Required work — Quote word for word the passage of the text on C# volatile fields that opens with the words containing "For the Thread2" and closes with "call to Volatile.Read.".

Text —

++++

But what is really happening here? Well, for the Thread1 method, the Volatile.Write call ensures that all the writes above it are completed before a 1 is written to m_flag. Because m_value = 5 is before the call to Volatile.Write, it must complete first. In fact, if there were many variables being modified before the call to Volatile.Write, they would all have to complete before 1 is written to m_flag. Note that the writes before the call to Volatile.Write can be optimized to execute in any order; it’s just that all the writes have to complete before the call to Volatile.Write.

For the Thread2 method, the Volatile.Read call ensures that all variable reads after it start after the value in m_flag has been read. Because reading m_value is after the call to Volatile.Read, the value must be read after having read the value in m_flag. If there were many reads after the call to Volatile.Read, they would all have to start after the value in m_flag has been read. Note that the reads after the call to Volatile.Read can be optimized to execute in any order; it’s just that the reads can’t start happening until after the call to Volatile.Read.

# C#’s Support for Volatile Fields

Making sure that programmers call the Volatile.Read and Volatile.Write methods correctly is a lot to ask. It’s hard for programmers to keep all of this in their minds and to start imagining what other threads might be doing to shared data in the background. To simplify this, the C# compiler has the volatile keyword, which can be applied to static or instance fields of any of these types: Boolean, (S)Byte, (U)Int16, (U)Int32, (U)IntPtr, Single, or Char. You can also apply the volatile keyword to reference types and any enum field as long as the enumerated type has an underlying type of (S)Byte, (U)Int16, or (U)Int32. The JIT compiler ensures that all accesses to a volatile field are performed as volatile reads and writes, so that it is not necessary to explicitly call Volatile's static Read or Write methods. Furthermore, the volatile keyword tells the C# and JIT compilers not to cache the field in a CPU register, ensuring that all reads to and from the field actually cause the value to be read from memory.

Using the volatile keyword, we can rewrite the ThreadsSharingData class as follows.

internal sealed class ThreadsSharingData {
 private volatile Int32 m_flag = 0;
 private Int32 m_value = 0;
 // This method is executed by one thread 
 public void Thread1() {
 // Note: 5 must be written to m_value before 1 is written to m_flag
 m_value = 5;
 m_flag = 1;
 }
 // This method is executed by another thread 
 public void Thread2() {
 // Note: m_value must be read after m_flag is read 
 if (m_flag == 1)
 Console.WriteLine(m_value);
 }
}

There are some developers (and I am one of them) who do not like C#’s volatile keyword, and they think that the language should not provide it.6 Our thinking is that most algorithms require few volatile read or write accesses to a field and that most other accesses to the field can occur normally, improving performance; seldom is it required that all accesses to a field be volatile. For example, it is difficult to interpret how to apply volatile read operations to algorithms like this one.

m_amount = m_amount + m_amount; // Assume m_amount is a volatile field defined in a class

Normally, an integer number can be doubled simply by shifting all bits left by 1 bit, and many compilers can examine the preceding code and perform this optimization. However, if m_amount is a volatile field, then this optimization is not allowed. The compiler must produce code to read m_amount into a register and then read it again into another register, add the two registers together, and then write the result back out to the m_amount field. The unoptimized code is certainly bigger and slower; it would be unfortunate if it were contained inside a loop.

++++

Source excerpt —

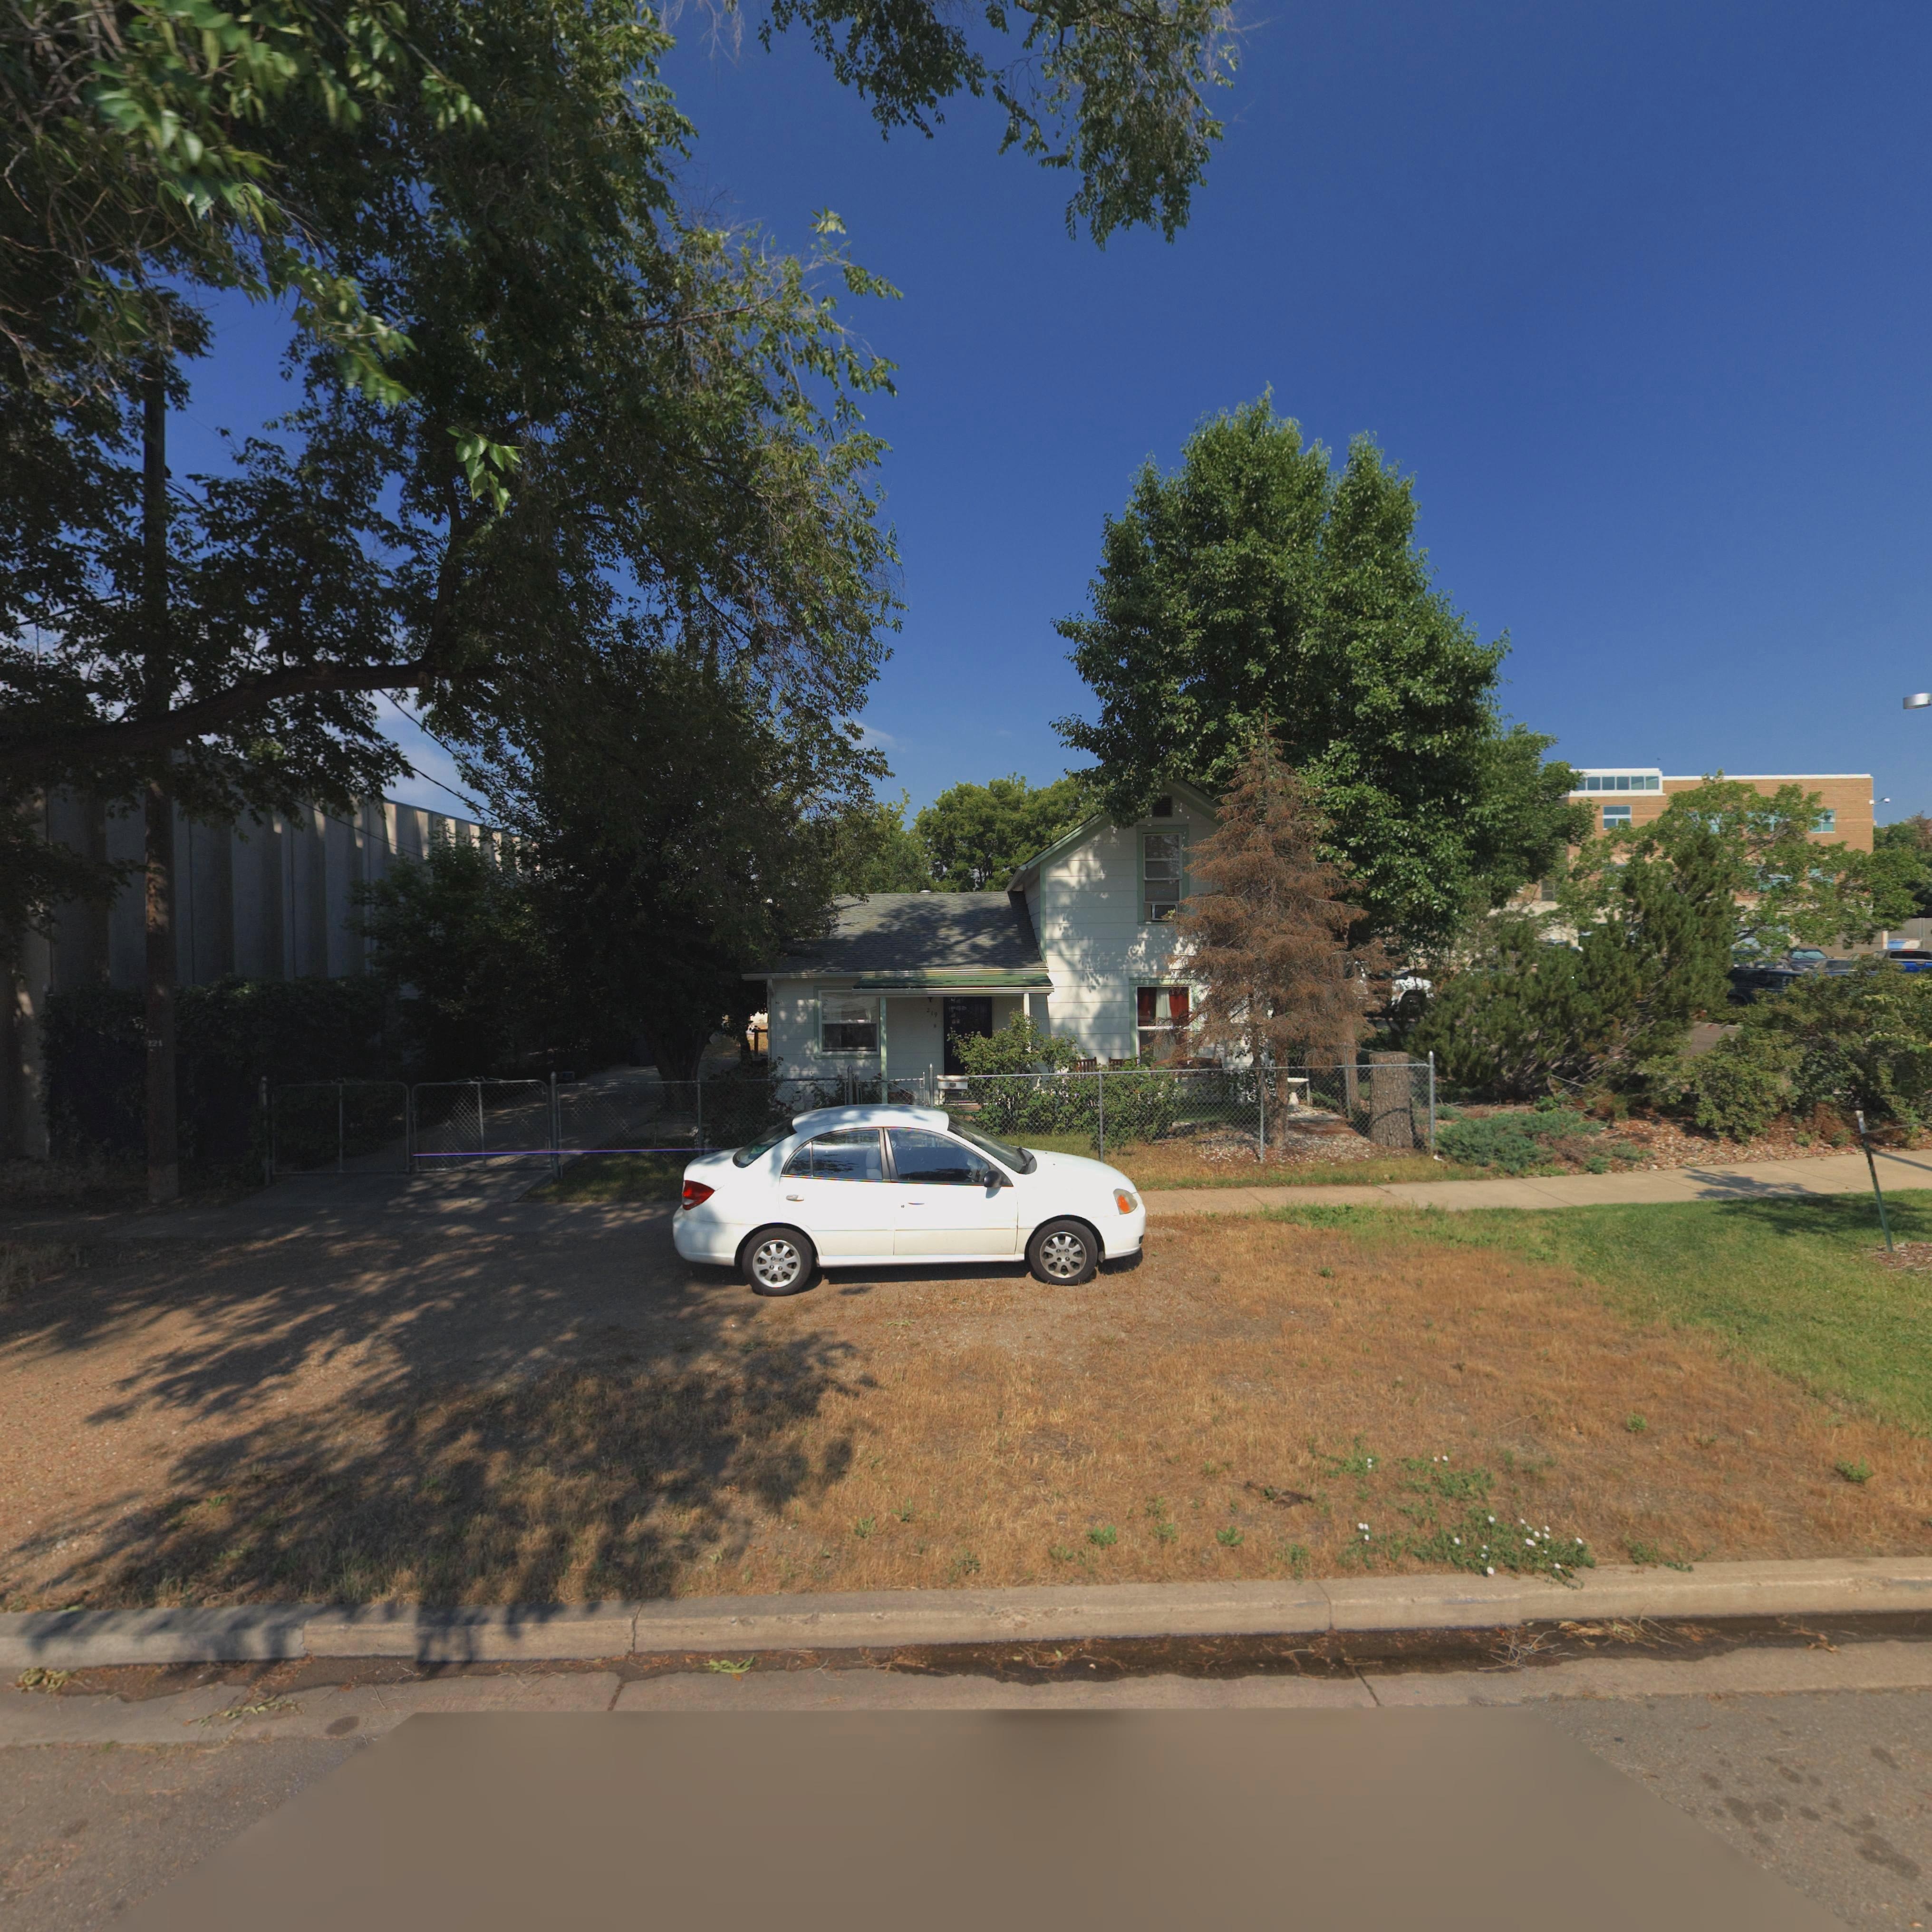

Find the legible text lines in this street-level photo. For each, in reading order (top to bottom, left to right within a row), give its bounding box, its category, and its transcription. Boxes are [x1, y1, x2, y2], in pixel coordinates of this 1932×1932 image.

++++

Output of the exercise —
For the Thread2 method, the Volatile.Read call ensures that all variable reads after it start after the value in m_flag has been read. Because reading m_value is after the call to Volatile.Read, the value must be read after having read the value in m_flag. If there were many reads after the call to Volatile.Read, they would all have to start after the value in m_flag has been read. Note that the reads after the call to Volatile.Read can be optimized to execute in any order; it’s just that the reads can’t start happening until after the call to Volatile.Read.